PROBLEM:
In the article below on Microsoft's identity management plans, copy everything from "Microsoft announced TrustBridge" down to "XML-based authentication framework.".

SOURCE PASSAGE:
Microsoft will make announcements this week about its strategy for managing user identities which could well end...
speculation about its plans for implementing federated identity technology into its products.
While Microsoft is not providing details about the announcement, the news will, reportedly, involve initiatives involving Microsoft and identity management company Oblix.
Microsoft has long-standing relationships with independent software vendors (ISVs) like Oblix and OpenNetworks Technologies.
The company calls on Oblix's NetPoint and OpenNetworks DirectorySmart to tie Windows networks using Microsoft's Active Directory service to other non-Windows directory systems relying on user authentication technology such as Kerberos, according to Gartner analyst John Pescatore.
The future of Microsoft's "TrustBridge" federated identity technology might be at stake.
Microsoft announced TrustBridge just over a year ago, saying that the new technology would enable businesses using Windows to share user identity information and interoperate across heterogenous environments using web services protocols such as Kerberos and Soap.
The technology was supposed to be released this year, but was left out of Windows Server 2003. Microsoft has had little to say about its status.
Speculation has arisen that Microsoft may moving away from plans to develop its own cross-platform identity management technology, Pescatore said.
"Maybe they're going to focus on making Windows work the best it can and rely on ISVs to integrate [Windows] into the tiny world of pure Unix using Kerberos," he added.
Among other things, Microsoft needed to clarify its intentions regarding the adoption of SAML (Security Assertion Markup Language), the XML-based authentication framework.

(Entries taken from a collection)
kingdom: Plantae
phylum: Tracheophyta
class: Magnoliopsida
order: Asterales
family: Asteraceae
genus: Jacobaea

SOLUTION TO THE PROBLEM:
Microsoft announced TrustBridge just over a year ago, saying that the new technology would enable businesses using Windows to share user identity information and interoperate across heterogenous environments using web services protocols such as Kerberos and Soap.
The technology was supposed to be released this year, but was left out of Windows Server 2003. Microsoft has had little to say about its status.
Speculation has arisen that Microsoft may moving away from plans to develop its own cross-platform identity management technology, Pescatore said.
"Maybe they're going to focus on making Windows work the best it can and rely on ISVs to integrate [Windows] into the tiny world of pure Unix using Kerberos," he added.
Among other things, Microsoft needed to clarify its intentions regarding the adoption of SAML (Security Assertion Markup Language), the XML-based authentication framework.